PROMPT 1: Repeat the following part of the limit thread word for word, from "However, you can" up to and including "who does :-) !".

[EXCERPT PROVIDED — start]

Question

LIMIT sqrt of(2x^2 +1)/(3X+5)
X->infinity

Answer 1

\[\lim_{x \rightarrow \infty} \frac{ \sqrt{2x ^{2}+1} }{ 3x-5 }\]

Answer 2

Use asymptotic behavior, \[\Large 2x^2+1 \sim 2x^2 \\ \Large 3x-5 \sim 3x \]
that would lead to
\[\Large \lim_{x \to + \infty} \frac{\sqrt{2x^2+1}}{3x-5}\sim \lim_{x \to + \infty} \frac{\sqrt{2}x}{3x} \]

Answer 3

Ya, that's because I started by multplying both num and den by the numerator, at the end I got \[3/\sqrt{2}\], and when I checked the answers I found yours, AND I WAS NOW WONDERING Y? THANX , tell me when do we use my method?

Answer 4

Well you can do that, your method is another approach, elimination of the root in the numerator sometimes makes the limit more optical obvious. Asymptotic behavior can always be used when the functions are widely known. In special with polynomials.

You can verify that for yourself:
\[\Large \lim_{x \to + \infty} \frac{2x^2}{2x^2+1}=1 \implies \exists x_0 \in \mathbb{R} : \forall x \geq x_0 , \ 2x^2 \sim 2x^2+1 \]

Answer 5

Or in different words, for some big values of \(x\) there is no longer a difference between \(2x^2\) and \(2x^2+1\). This is what we call asymptotic behavior of functions and we write \(2x^2 \sim 2x^2+1\). Some call this subfield of Calculus "dominance" of functions.

Answer 6

thank you @Spacelimbus

Answer 7

very welcome

Answer 8

but then I don't understand y my method did not work, u know?
ca you please try to get rid of the radical numerator

Answer 9

Your method did not did not work because the limit you're trying to evaluate is not of the required form, you can get rid of roots if you have something like the following:
\[\Large \lim_{x \to + \infty} \sqrt{x^2+x}-x \]because you can change this (without the use of asymptotics, they would not work here) into the form where you use the binomial expression \((a+b)(a-b)=a^2-b^2\)
In your equation the same thing might be possible, but I believe that it will only turn out into a more complicated expression.

However, you can still use Bernoulli de L'Hopital's rule if you want to.

Answer 10

@Spacelimbus thank you once again, WHO CAN KNOW ALL THE MATHS THERE IS IN THE WORLD ha ha ha!

Answer 11

I have yet to meet one who does :-) !

[EXCERPT PROVIDED — finish]

PROMPT 2: Write out the records from their start up to and including the line with "Yellow 1000 ml Masterprint", replacing "COMPRAR" with "COMPRE" and changing nothing else. Omit the pictures.

[ENTRIES PROVIDED — start]

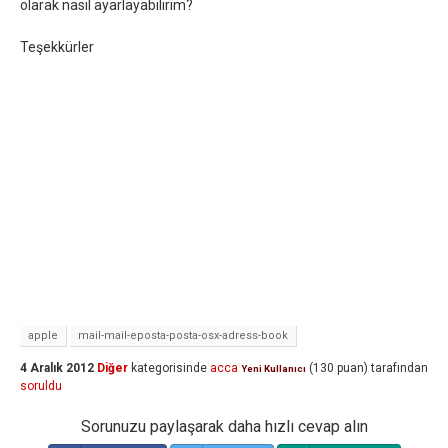
olarak nasıl ayarlayabilirim?
Teşekkürler
apple
mail-mail-eposta-posta-osx-adress-book
4 Aralık 2012
Diğer
kategorisinde
acca
(
130
puan)
tarafından
Yeni Kullanıcı
soruldu
Sorunuzu paylaşarak daha hızlı cevap alın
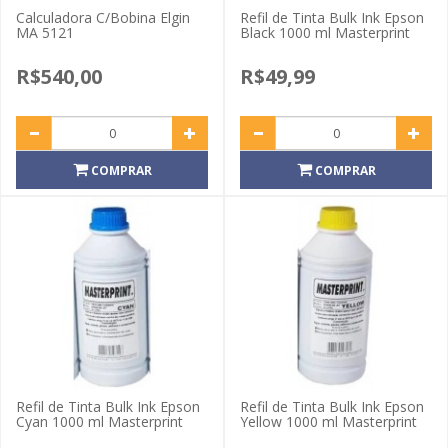
Calculadora C/Bobina Elgin
Refil de Tinta Bulk Ink Epson
MA 5121
Black 1000 ml Masterprint
R$540,00
R$49,99
COMPRAR
COMPRAR
Refil de Tinta Bulk Ink Epson
Refil de Tinta Bulk Ink Epson
Cyan 1000 ml Masterprint
Yellow 1000 ml Masterprint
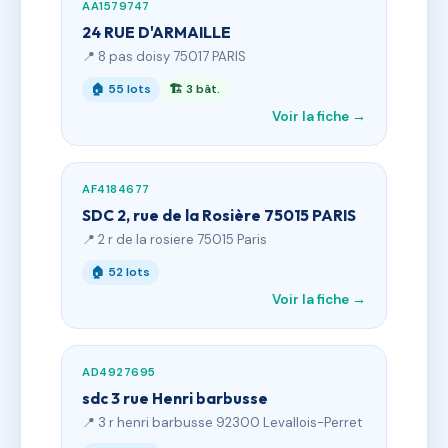
AA1579747
24 RUE D'ARMAILLE
📍 8 pas doisy 75017 PARIS
🏠 55 lots
🏗 3 bât.
Voir la fiche →
AF4184677
SDC 2, rue de la Rosière 75015 PARIS
📍 2 r de la rosiere 75015 Paris
🏠 52 lots
Voir la fiche →
AD4927695
sdc 3 rue Henri barbusse
📍 3 r henri barbusse 92300 Levallois-Perret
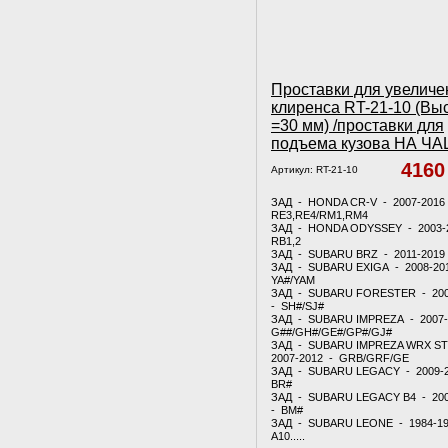
Проставки для увеличе
клиренса RT-21-10 (Вы
=30 мм) /проставки для
подъема кузова НА Ч
416
Артикул:
RT-21-10
ЗАД - HONDA CR-V - 2007-2016
RE3,RE4/RM1,RM4
ЗАД - HONDA ODYSSEY - 2003-
RB1,2
ЗАД - SUBARU BRZ - 2011-2019
ЗАД - SUBARU EXIGA - 2008-20
YA#/YAM
ЗАД - SUBARU FORESTER - 200
- SH#/SJ#
ЗАД - SUBARU IMPREZA - 2007-
G##/GH#/GE#/GP#/GJ#
ЗАД - SUBARU IMPREZA WRX ST
2007-2012 - GRB/GRF/GE
ЗАД - SUBARU LEGACY - 2009-
BR#
ЗАД - SUBARU LEGACY B4 - 20
- BM#
ЗАД - SUBARU LEONE - 1984-1
A10.....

[ENTRIES PROVIDED — finish]

EXERCISE ANSWER 1:
However, you can still use Bernoulli de L'Hopital's rule if you want to.

Answer 10

@Spacelimbus thank you once again, WHO CAN KNOW ALL THE MATHS THERE IS IN THE WORLD ha ha ha!

Answer 11

I have yet to meet one who does :-) !

EXERCISE ANSWER 2:
olarak nasıl ayarlayabilirim?
Teşekkürler
apple
mail-mail-eposta-posta-osx-adress-book
4 Aralık 2012
Diğer
kategorisinde
acca
(
130
puan)
tarafından
Yeni Kullanıcı
soruldu
Sorunuzu paylaşarak daha hızlı cevap alın
Calculadora C/Bobina Elgin
Refil de Tinta Bulk Ink Epson
MA 5121
Black 1000 ml Masterprint
R$540,00
R$49,99
COMPRE
COMPRE
Refil de Tinta Bulk Ink Epson
Refil de Tinta Bulk Ink Epson
Cyan 1000 ml Masterprint
Yellow 1000 ml Masterprint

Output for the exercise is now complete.